■ **To do**
Nothing but the lines from the one containing "Train, 11: 0.897 -> 0.8966" through the end of the entries below should be set down, each exactly as written.

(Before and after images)
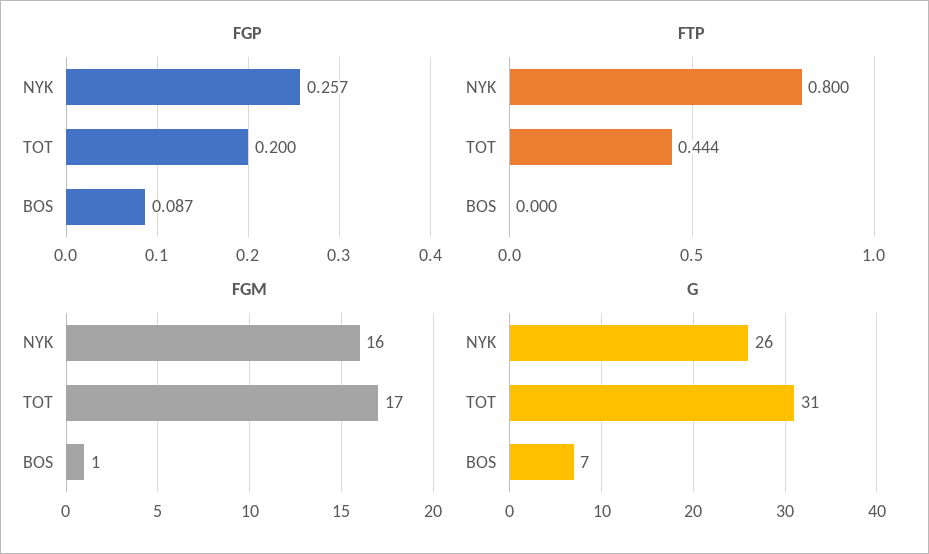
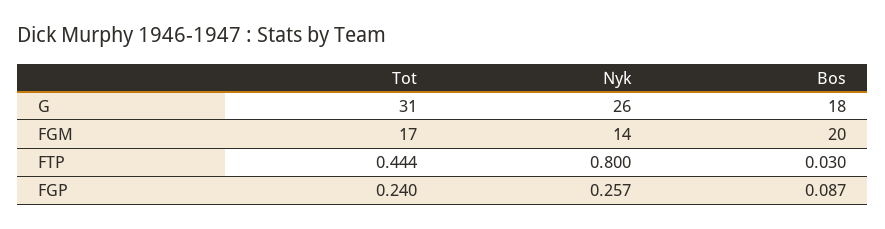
FGP, TOT: 0.2 -> 0.24
FTP, BOS: 0 -> 0.03
FGM, NYK: 16 -> 14
FGM, BOS: 1 -> 20
G, BOS: 7 -> 18

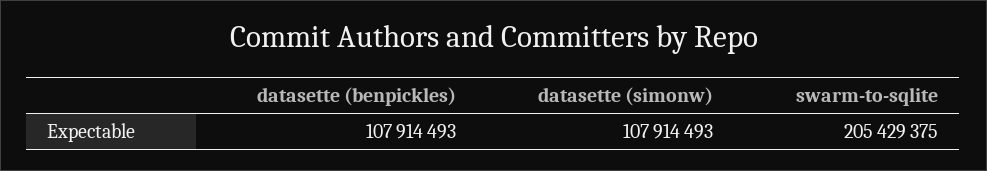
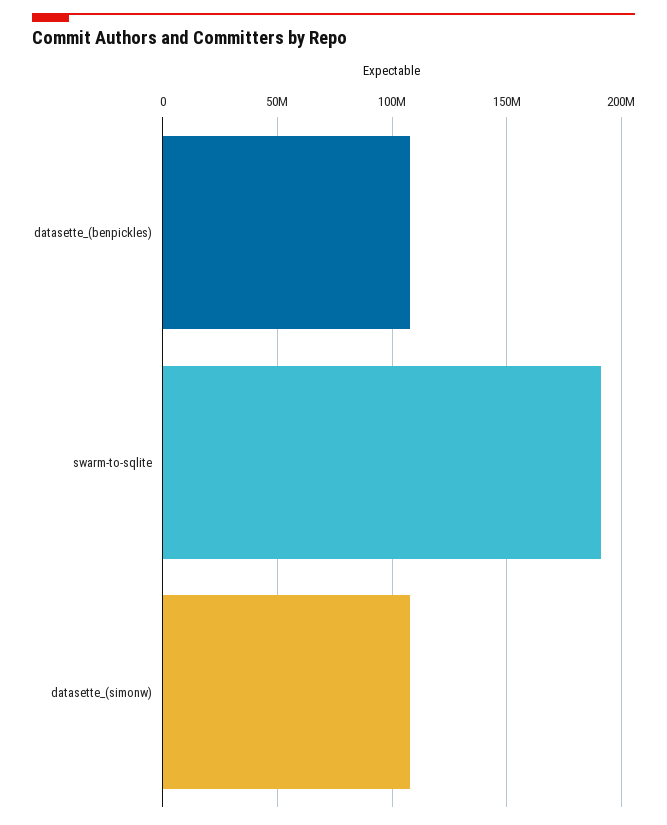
swarm-to-sqlite: 205429375 -> 190000000

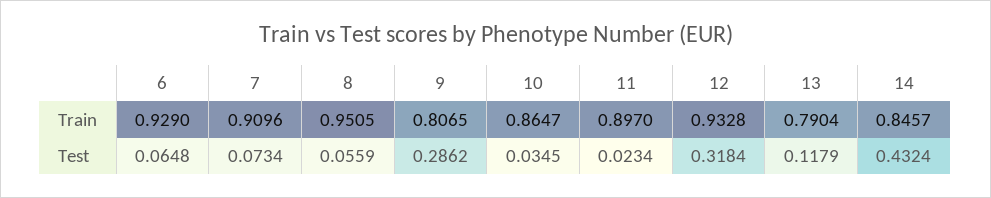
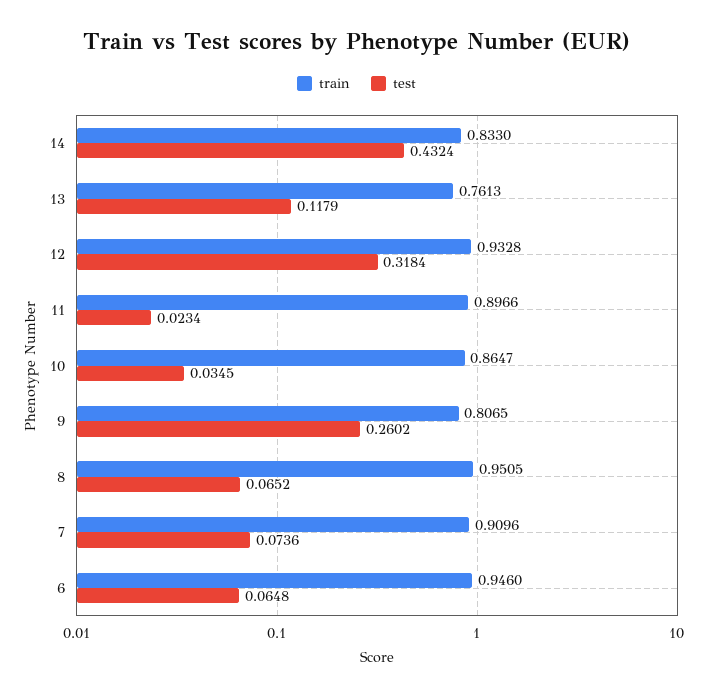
Train, 6: 0.929 -> 0.946
Train, 11: 0.897 -> 0.8966
Train, 13: 0.7904 -> 0.7613
Train, 14: 0.8457 -> 0.833
Test, 7: 0.0734 -> 0.0736
Test, 8: 0.0559 -> 0.0652
Test, 9: 0.2862 -> 0.2602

■ **Answer space**
Train, 11: 0.897 -> 0.8966
Train, 13: 0.7904 -> 0.7613
Train, 14: 0.8457 -> 0.833
Test, 7: 0.0734 -> 0.0736
Test, 8: 0.0559 -> 0.0652
Test, 9: 0.2862 -> 0.2602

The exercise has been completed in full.